Wrap the spring rolls
- Place a single rice paper on a spacious plate, making sure the side coated with the liquid mixture faces downward.
- Put 2.5 tablespoons of filling, suitable for an 8.5-inch (22 cm) diameter rice paper, on the lower third of the rice paper.
- Roll the rice paper around the filling, starting with one rotation, and then fold the sides inwards towards the center. Continue rolling until the filling is completely enclosed.
- Use any remaining egg white as adhesive to seal the roll's edge.

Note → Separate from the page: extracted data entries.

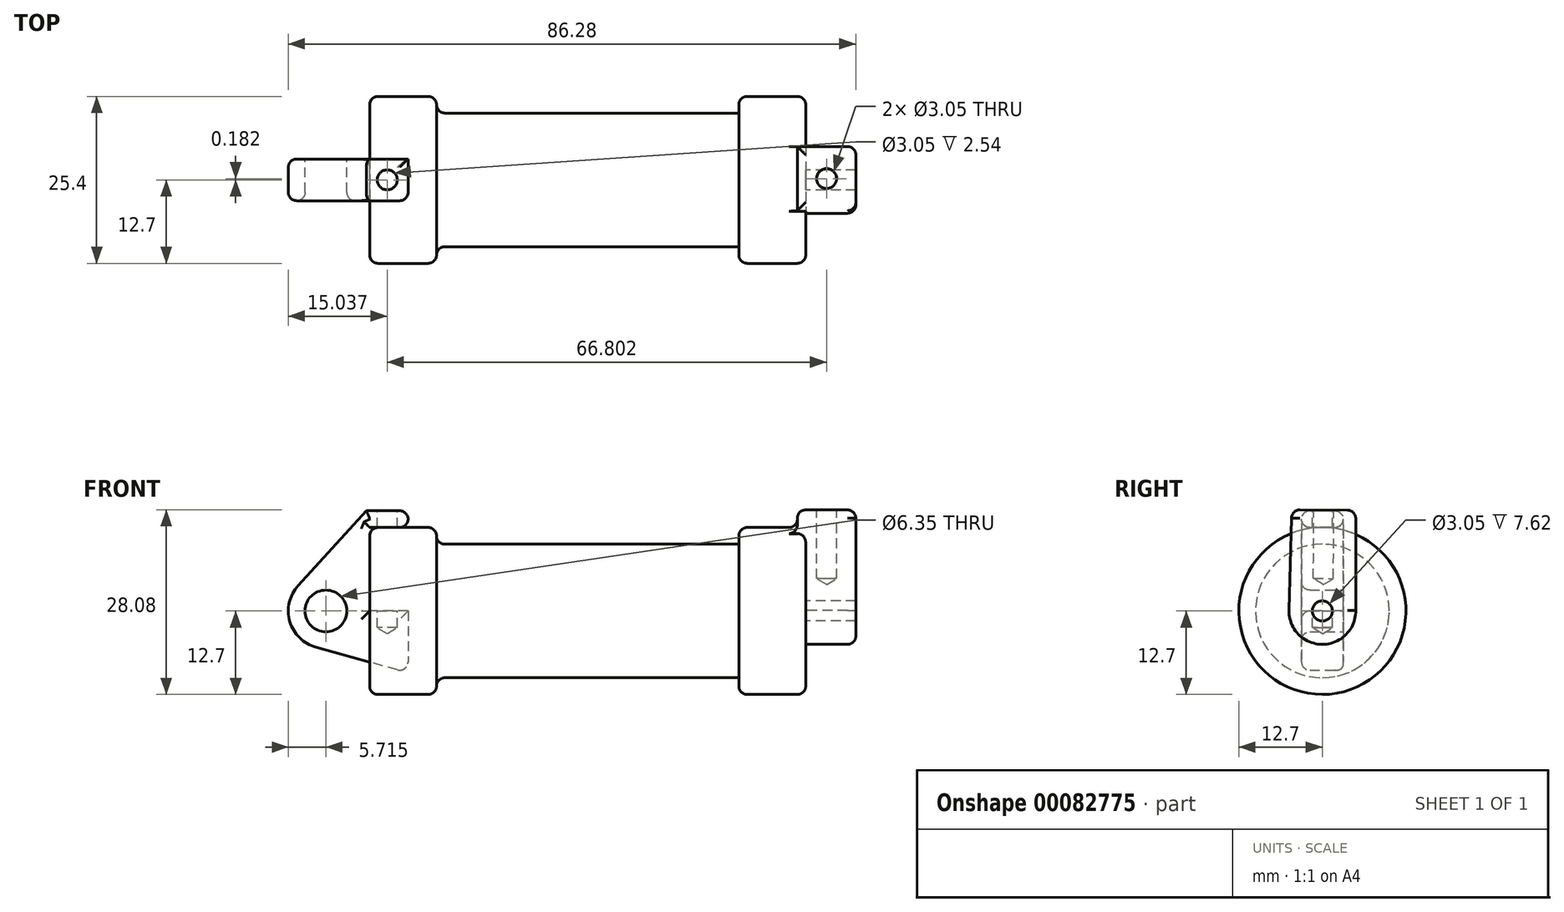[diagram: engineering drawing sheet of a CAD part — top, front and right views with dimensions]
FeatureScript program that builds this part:
annotation { "Feature Type Name" : "Feature", "Feature Type Description" : "" }
export const myFeature = defineFeature(function(context is Context, id is Id, definition is map)
    precondition{}
    {
        {
            var Q0;
            Q0=qCreatedBy(makeId("Front.planeOp"),FACE);
            var sketch = newSketch(context, id + "F0", { "sketchPlane" : qUnion([Q0])});
            skLineSegment(sketch, "E0", {"start": v(0, 0) * mm, "end": v(0, 12.7) * mm});
            skLineSegment(sketch, "E1", {"start": v(0, 12.7) * mm, "end": v(10.16, 12.7) * mm});
            skLineSegment(sketch, "E2", {"start": v(10.16, 12.7) * mm, "end": v(10.16, 10.16) * mm});
            skLineSegment(sketch, "E3", {"start": v(10.16, 10.16) * mm, "end": v(56.13, 10.16) * mm});
            skLineSegment(sketch, "E4", {"start": v(56.13, 10.16) * mm, "end": v(56.13, 12.7) * mm});
            skLineSegment(sketch, "E5", {"start": v(56.13, 12.7) * mm, "end": v(66.3, 12.7) * mm});
            skLineSegment(sketch, "E6", {"start": v(66.3, 12.7) * mm, "end": v(66.3, 0) * mm});
            skLineSegment(sketch, "E7", {"start": v(66.3, 0) * mm, "end": v(0, 0) * mm});
            skLineSegment(sketch, "E8", {"start": v(5.84, 15.24) * mm, "end": v(-0.5, 15.24) * mm});
            skLineSegment(sketch, "E9", {"start": v(-0.5, 15.24) * mm, "end": v(-10.88, 3.85) * mm});
            skLineSegment(sketch, "E10", {"start": v(0, 0) * mm, "end": v(-6.65, 0) * mm});
            skCircle(sketch, "E11", {"center": v(-6.65, 0) * mm, "radius": 5.72 * mm});
            skCircle(sketch, "E12", {"center": v(-6.65, 0) * mm, "radius": 3.18 * mm});
            skLineSegment(sketch, "E13", {"start": v(5.84, 15.24) * mm, "end": v(5.84, -9.4) * mm});
            skLineSegment(sketch, "E14", {"start": v(5.84, -9.4) * mm, "end": v(-8.18, -5.5) * mm});
            skSolve(sketch);
        }
        {
            var Q0;
            {var subQ0=sQuery(id+"F0.wireOp",EDGE,"E2");Q0=makeQuery(id+"F0.imprint","IMPRINT",FACE,{"disambiguationData":[TD([[makeQuery(id+"F0.imprint","IMPRINT",EDGE,{"derivedFrom":subQ0}),-1.0]])]});}
            var Q1;
            {var subQ0=sQuery(id+"F0.wireOp",EDGE,"E0");Q1=makeQuery(id+"F0.imprint","IMPRINT",FACE,{"disambiguationData":[TD([[makeQuery(id+"F0.imprint","IMPRINT",EDGE,{"derivedFrom":subQ0}),-1.0]])]});}
            var Q2;
            Q2=sQuery(id+"F0.wireOp",EDGE,"E7");
            revolve(context, id + "F1", {"entities" : qUnion([Q0, Q1]), "axis" : qUnion([Q2]), "revolveType" : RevolveType.FULL});
        }
        {
            var Q0;
            {var subQ3=sQuery(id+"F0.wireOp",EDGE,"E0");Q0=makeQuery(id+"F0.imprint","IMPRINT",FACE,{"disambiguationData":[TD([[makeQuery(id+"F0.imprint","IMPRINT",EDGE,{"derivedFrom":subQ3}),1.0]])]});}
            var Q1;
            {var subQ4=sQuery(id+"F0.wireOp",EDGE,"E12");Q1=makeQuery(id+"F0.imprint","IMPRINT",FACE,{"disambiguationData":[TD([[makeQuery(id+"F0.imprint","IMPRINT",EDGE,{"derivedFrom":subQ4}),-1.0]])]});}
            var Q2;
            {var subQ0=sQuery(id+"F0.wireOp",EDGE,"E14");Q2=makeQuery(id+"F0.imprint","IMPRINT",FACE,{"disambiguationData":[TD([[makeQuery(id+"F0.imprint","IMPRINT",EDGE,{"derivedFrom":subQ0}),-1.0]])]});}
            extrude(context, id + "F2", {"entities" : qUnion([Q0, Q1, Q2]), "endBound" : BoundingType.SYMMETRIC, "depth" : 6.35 * mm});
        }
        {
            var Q0;
            Q0=makeQuery(id+"F1.opRevolve","SWEPT_FACE",FACE,{"disambiguationData":[OSD([sQuery(id+"F0.wireOp",EDGE,"E6")])]});
            var sketch = newSketch(context, id + "F3", { "sketchPlane" : qUnion([Q0])});
            skCircle(sketch, "E15", {"center": v(0, 0) * mm, "radius": 1.52 * mm});
            skCircle(sketch, "E16", {"center": v(0, 0) * mm, "radius": 5.08 * mm});
            skLineSegment(sketch, "E17", {"start": v(5.08, 0.1) * mm, "end": v(5.08, 15.33) * mm});
            skLineSegment(sketch, "E18", {"start": v(-5.08, 0.14) * mm, "end": v(-4.66, 15.38) * mm});
            skLineSegment(sketch, "E19", {"start": v(-4.66, 15.38) * mm, "end": v(5.08, 15.33) * mm});
            skSolve(sketch);
        }
        {
            var Q0;
            Q0 = qSketchRegion(id + "F3", true);
            extrude(context, id + "F4", {"entities" : qUnion([Q0]), "operationType" : NewBodyOperationType.ADD, "depth" : 7.62 * mm, "hasSecondDirection" : true, "secondDirectionOppositeDirection" : true, "secondDirectionDepth" : 1.27 * mm});
        }
        {
            var Q0;
            Q0=makeQuery(id+"F2.opExtrude","SWEPT_FACE",FACE,{"disambiguationData":[OSD([sQuery(id+"F0.wireOp",EDGE,"E8")])]});
            var sketch = newSketch(context, id + "F5", { "sketchPlane" : qUnion([Q0])});
            skLineSegment(sketch, "E20", {"start": v(-0.5, 0) * mm, "end": v(5.84, 0) * mm, "construction": true});
            skLineSegment(sketch, "E21", {"start": v(2.67, 3.18) * mm, "end": v(2.67, -3.18) * mm, "construction": true});
            skCircle(sketch, "E22", {"center": v(2.67, 0) * mm, "radius": 1.52 * mm});
            skSolve(sketch);
        }
        {
            var Q0;
            Q0=sQuery(id+"F5.wireOp",VERTEX,"E22.center");
            var Q1;
            Q1=makeQuery(id+"F2.opExtrude","SWEPT_BODY",BODY,{"disambiguationData":[OSD([sQuery(id+"F0.wireOp",EDGE,"E0"),sQuery(id+"F0.wireOp",EDGE,"E1"),sQuery(id+"F0.wireOp",EDGE,"E7"),sQuery(id+"F0.wireOp",EDGE,"E8"),sQuery(id+"F0.wireOp",EDGE,"E9"),sQuery(id+"F0.wireOp",EDGE,"E11"),sQuery(id+"F0.wireOp",EDGE,"E12"),sQuery(id+"F0.wireOp",EDGE,"E13"),sQuery(id+"F0.wireOp",EDGE,"E14")])]});
            hole(context, id + "F6", {"style" : HoleStyle.SIMPLE, "endStyle" : HoleEndStyle.BLIND, "holeDiameter" : 3.05 * mm, "holeDepth" : 17.78 * mm, "locations" : qUnion([Q0]), "scope" : qUnion([Q1])});
        }
        {
            var Q0;
            Q0=makeQuery(id+"F4.opExtrude","SWEPT_FACE",FACE,{"disambiguationData":[OSD([sQuery(id+"F3.wireOp",EDGE,"E19")])]});
            var sketch = newSketch(context, id + "F7", { "sketchPlane" : qUnion([Q0])});
            skLineSegment(sketch, "E23", {"start": v(65.02, 0.13) * mm, "end": v(73.91, 0.13) * mm, "construction": true});
            skLineSegment(sketch, "E24", {"start": v(69.47, 5) * mm, "end": v(69.47, -4.74) * mm, "construction": true});
            skCircle(sketch, "E25", {"center": v(69.47, 0.13) * mm, "radius": 1.52 * mm});
            skSolve(sketch);
        }
        {
            var Q0;
            Q0=sQuery(id+"F7.wireOp",VERTEX,"E25.center");
            var Q1;
            Q1=makeQuery(id+"F1.opRevolve","SWEPT_BODY",BODY,{"disambiguationData":[OSD([sQuery(id+"F0.wireOp",EDGE,"E0"),sQuery(id+"F0.wireOp",EDGE,"E1"),sQuery(id+"F0.wireOp",EDGE,"E2"),sQuery(id+"F0.wireOp",EDGE,"E3"),sQuery(id+"F0.wireOp",EDGE,"E4"),sQuery(id+"F0.wireOp",EDGE,"E5"),sQuery(id+"F0.wireOp",EDGE,"E6"),sQuery(id+"F0.wireOp",EDGE,"E7")])]});
            hole(context, id + "F8", {"style" : HoleStyle.SIMPLE, "endStyle" : HoleEndStyle.BLIND, "holeDiameter" : 3.05 * mm, "holeDepth" : 10.4 * mm, "locations" : qUnion([Q0]), "scope" : qUnion([Q1])});
        }
        {
            var Q0;
            Q0=makeQuery(id+"F1.opRevolve","SWEPT_EDGE",EDGE,{"disambiguationData":[OSD([sQuery(id+"F0.wireOp",EDGE,"E4"),sQuery(id+"F0.wireOp",EDGE,"E5")])]});
            var Q1;
            Q1=makeQuery(id+"F1.opRevolve","SWEPT_EDGE",EDGE,{"disambiguationData":[OSD([sQuery(id+"F0.wireOp",EDGE,"E1"),sQuery(id+"F0.wireOp",EDGE,"E2")])]});
            fillet(context, id + "F9", {"entities" : qUnion([Q0, Q1]), "radius" : 1.27 * mm, "tangentPropagation" : true, "allowEdgeOverflow" : false});
        }
        {
            var Q0;
            {var subQ0=sQuery(id+"F0.wireOp",EDGE,"E2");Q0=makeQuery(id+"F9.opFillet","BLEND_EDGE",EDGE,{"blendedFrom":[makeQuery(id+"F1.opRevolve","SWEPT_EDGE",EDGE,{"disambiguationData":[OSD([sQuery(id+"F0.wireOp",EDGE,"E1"),subQ0])]}),makeQuery(id+"F1.opRevolve","SWEPT_FACE",FACE,{"disambiguationData":[OSD([subQ0])]})],"blendedInto":[makeQuery(id+"F1.opRevolve","SWEPT_FACE",FACE,{"disambiguationData":[OSD([subQ0])]})]});}
            var Q1;
            {var subQ0=sQuery(id+"F0.wireOp",EDGE,"E4");Q1=makeQuery(id+"F9.opFillet","BLEND_EDGE",EDGE,{"blendedFrom":[makeQuery(id+"F1.opRevolve","SWEPT_EDGE",EDGE,{"disambiguationData":[OSD([subQ0,sQuery(id+"F0.wireOp",EDGE,"E5")])]}),makeQuery(id+"F1.opRevolve","SWEPT_FACE",FACE,{"disambiguationData":[OSD([subQ0])]})],"blendedInto":[makeQuery(id+"F1.opRevolve","SWEPT_FACE",FACE,{"disambiguationData":[OSD([subQ0])]})]});}
            var Q2;
            Q2=makeQuery(id+"F1.opRevolve","SWEPT_EDGE",EDGE,{"disambiguationData":[OSD([sQuery(id+"F0.wireOp",EDGE,"E2"),sQuery(id+"F0.wireOp",EDGE,"E3")])]});
            var Q3;
            Q3=makeQuery(id+"F1.opRevolve","SWEPT_EDGE",EDGE,{"disambiguationData":[OSD([sQuery(id+"F0.wireOp",EDGE,"E0"),sQuery(id+"F0.wireOp",EDGE,"E1")])]});
            fillet(context, id + "F10", {"entities" : qUnion([Q0, Q1, Q2, Q3]), "radius" : 1.27 * mm, "tangentPropagation" : true, "allowEdgeOverflow" : false});
        }
        {
            var Q0;
            Q0=makeQuery(id+"F1.opRevolve","SWEPT_EDGE",EDGE,{"disambiguationData":[OSD([sQuery(id+"F0.wireOp",EDGE,"E5"),sQuery(id+"F0.wireOp",EDGE,"E6")])]});
            var Q1;
            Q1=makeQuery(id+"F4.opExtrude","CAP_EDGE",EDGE,{"disambiguationData":[OSD([sQuery(id+"F3.wireOp",EDGE,"E18")])],"isStart":false});
            var Q2;
            Q2=makeQuery(id+"F4.opExtrude","CAP_EDGE",EDGE,{"disambiguationData":[OSD([sQuery(id+"F3.wireOp",EDGE,"E16")])],"isStart":false});
            var Q3;
            Q3=makeQuery(id+"F4.opExtrude","CAP_EDGE",EDGE,{"disambiguationData":[OSD([sQuery(id+"F3.wireOp",EDGE,"E17")])],"isStart":false});
            fillet(context, id + "F11", {"entities" : qUnion([Q0, Q1, Q2, Q3]), "radius" : 1.27 * mm, "tangentPropagation" : true, "allowEdgeOverflow" : false});
        }
        {
            var Q0;
            Q0=makeQuery(id+"F2.opExtrude","CAP_EDGE",EDGE,{"disambiguationData":[OSD([sQuery(id+"F0.wireOp",EDGE,"E8")])],"isStart":true});
            var Q1;
            Q1=makeQuery(id+"F2.opExtrude","SWEPT_EDGE",EDGE,{"disambiguationData":[OSD([sQuery(id+"F0.wireOp",EDGE,"E8"),sQuery(id+"F0.wireOp",EDGE,"E13")])]});
            var Q2;
            Q2=makeQuery(id+"F2.opExtrude","CAP_EDGE",EDGE,{"disambiguationData":[OSD([sQuery(id+"F0.wireOp",EDGE,"E8")])],"isStart":false});
            var Q3;
            Q3=makeQuery(id+"F2.opExtrude","CAP_EDGE",EDGE,{"disambiguationData":[OSD([sQuery(id+"F0.wireOp",EDGE,"E9")])],"isStart":false});
            var Q4;
            Q4=makeQuery(id+"F2.opExtrude","CAP_EDGE",EDGE,{"disambiguationData":[OSD([sQuery(id+"F0.wireOp",EDGE,"E11")])],"isStart":false});
            var Q5;
            Q5=makeQuery(id+"F2.opExtrude","CAP_EDGE",EDGE,{"disambiguationData":[OSD([sQuery(id+"F0.wireOp",EDGE,"E9")])],"isStart":true});
            var Q6;
            Q6=makeQuery(id+"F2.opExtrude","CAP_EDGE",EDGE,{"disambiguationData":[OSD([sQuery(id+"F0.wireOp",EDGE,"E11")])],"isStart":true});
            var Q7;
            Q7=makeQuery(id+"F4.opExtrude","CAP_EDGE",EDGE,{"disambiguationData":[OSD([sQuery(id+"F3.wireOp",EDGE,"E19")])],"isStart":true});
            var Q8;
            Q8=makeQuery(id+"F4.opExtrude","SWEPT_EDGE",EDGE,{"disambiguationData":[OSD([sQuery(id+"F3.wireOp",EDGE,"E17"),sQuery(id+"F3.wireOp",EDGE,"E19")])]});
            var Q9;
            Q9=makeQuery(id+"F11.opFillet","BLEND_EDGE",EDGE,{"blendedFrom":[makeQuery(id+"F4.opExtrude","CAP_EDGE",EDGE,{"disambiguationData":[OSD([sQuery(id+"F3.wireOp",EDGE,"E17")])],"isStart":false}),makeQuery(id+"F4.opExtrude","SWEPT_FACE",FACE,{"disambiguationData":[OSD([sQuery(id+"F3.wireOp",EDGE,"E19")])]})],"blendedInto":[makeQuery(id+"F4.opExtrude","SWEPT_FACE",FACE,{"disambiguationData":[OSD([sQuery(id+"F3.wireOp",EDGE,"E19")])]})]});
            var Q10;
            Q10=makeQuery(id+"F4.opExtrude","CAP_EDGE",EDGE,{"disambiguationData":[OSD([sQuery(id+"F3.wireOp",EDGE,"E19")])],"isStart":false});
            var Q11;
            Q11=makeQuery(id+"F11.opFillet","BLEND_EDGE",EDGE,{"blendedFrom":[makeQuery(id+"F4.opExtrude","CAP_EDGE",EDGE,{"disambiguationData":[OSD([sQuery(id+"F3.wireOp",EDGE,"E18")])],"isStart":false}),makeQuery(id+"F4.opExtrude","SWEPT_FACE",FACE,{"disambiguationData":[OSD([sQuery(id+"F3.wireOp",EDGE,"E19")])]})],"blendedInto":[makeQuery(id+"F4.opExtrude","SWEPT_FACE",FACE,{"disambiguationData":[OSD([sQuery(id+"F3.wireOp",EDGE,"E19")])]})]});
            var Q12;
            Q12=makeQuery(id+"F4.opExtrude","SWEPT_EDGE",EDGE,{"disambiguationData":[OSD([sQuery(id+"F3.wireOp",EDGE,"E18"),sQuery(id+"F3.wireOp",EDGE,"E19")])]});
            var Q13;
            Q13=makeQuery(id+"F2.opExtrude","SWEPT_EDGE",EDGE,{"disambiguationData":[OSD([sQuery(id+"F0.wireOp",EDGE,"E1"),sQuery(id+"F0.wireOp",EDGE,"E13")])]});
            var Q14;
            {var subQ0=sQuery(id+"F0.wireOp",EDGE,"E5");Q14=makeQuery(id+"F11.opFillet","BLEND_EDGE",EDGE,{"blendedFrom":[makeQuery(id+"F1.opRevolve","SWEPT_EDGE",EDGE,{"disambiguationData":[OSD([subQ0,sQuery(id+"F0.wireOp",EDGE,"E6")])]}),makeQuery(id+"F1.opRevolve","SWEPT_FACE",FACE,{"disambiguationData":[OSD([subQ0])]})],"blendedInto":[makeQuery(id+"F1.opRevolve","SWEPT_FACE",FACE,{"disambiguationData":[OSD([subQ0])]})]});}
            var Q15;
            Q15=makeQuery(id+"F4.boolean.opBoolean","INTERSECT",EDGE,{"derivedFrom":[makeQuery(id+"F1.opRevolve","SWEPT_FACE",FACE,{"disambiguationData":[OSD([sQuery(id+"F0.wireOp",EDGE,"E5")])]}),makeQuery(id+"F4.opExtrude","CAP_FACE",FACE,{"disambiguationData":[OSD([sQuery(id+"F3.wireOp",EDGE,"E15"),sQuery(id+"F3.wireOp",EDGE,"E16"),sQuery(id+"F3.wireOp",EDGE,"E17"),sQuery(id+"F3.wireOp",EDGE,"E18"),sQuery(id+"F3.wireOp",EDGE,"E19")])],"isStart":true})]});
            var Q16;
            Q16=makeQuery(id+"F1.opRevolve","SWEPT_FACE",FACE,{"disambiguationData":[OSD([sQuery(id+"F0.wireOp",EDGE,"E1")])]});
            var Q17;
            Q17=makeQuery(id+"F2.opExtrude","CAP_EDGE",EDGE,{"disambiguationData":[OSD([sQuery(id+"F0.wireOp",EDGE,"E1")])],"isStart":true});
            var Q18;
            Q18=makeQuery(id+"F2.opExtrude","CAP_EDGE",EDGE,{"disambiguationData":[OSD([sQuery(id+"F0.wireOp",EDGE,"E0")])],"isStart":true});
            var Q19;
            Q19=makeQuery(id+"F1.opRevolve","SWEPT_FACE",FACE,{"disambiguationData":[OSD([sQuery(id+"F0.wireOp",EDGE,"E0")])]});
            var Q20;
            Q20=makeQuery(id+"F2.opExtrude","SWEPT_FACE",FACE,{"disambiguationData":[OSD([sQuery(id+"F0.wireOp",EDGE,"E14")])]});
            var Q21;
            Q21=makeQuery(id+"F2.opExtrude","CAP_FACE",FACE,{"disambiguationData":[OSD([sQuery(id+"F0.wireOp",EDGE,"E0"),sQuery(id+"F0.wireOp",EDGE,"E1"),sQuery(id+"F0.wireOp",EDGE,"E7"),sQuery(id+"F0.wireOp",EDGE,"E8"),sQuery(id+"F0.wireOp",EDGE,"E9"),sQuery(id+"F0.wireOp",EDGE,"E11"),sQuery(id+"F0.wireOp",EDGE,"E12"),sQuery(id+"F0.wireOp",EDGE,"E13"),sQuery(id+"F0.wireOp",EDGE,"E14")])],"isStart":false});
            fillet(context, id + "F12", {"entities" : qUnion([Q0, Q1, Q2, Q3, Q4, Q5, Q6, Q7, Q8, Q9, Q10, Q11, Q12, Q13, Q14, Q15, Q16, Q17, Q18, Q19, Q20, Q21]), "radius" : 1.27 * mm, "tangentPropagation" : true, "allowEdgeOverflow" : false});
        }
    });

- Repeat this procedure until you have wrapped all the filling.
Fry the spring rolls
- Heat a generous quantity of oil in a pan, ensuring there's enough to submerge the spring rolls at least halfway. Ideally, if you can deep-fry the rolls, that's even better.
- Fry the spring rolls over medium-low heat until the rice paper takes on a light golden hue. Remove them from the oil and let them cool before the second round of frying.
- For the second frying, you can choose to either deep-fry or air-fry your spring rolls. (I personally favor air frying as it helps remove excess oil from the spring rolls, resulting in a less greasy and healthier outcome.)You can deep-fry the spring rolls on high heat until crispy or air-fry them at 390°F (200°C) for about 10 minutes.
Make the dipping sauce (optional)
- Peel and thinly slice the carrot and kohlrabi.
- Toss the carrot and kohlrabi with salt and sugar, then let them sit for 15 minutes.
- In a separate bowl, combine together fish sauce, sugar, vinegar, chili, garlic, and black pepper.
- Introduce the carrot and kohlrabi (without the brine) into the fish sauce bowl.
- Now you can savor this dipping sauce with your spring rolls or many Hanoi dishes like Bún Bò Nam Bộ (Stir-fried Beef Rice Noodle Salad).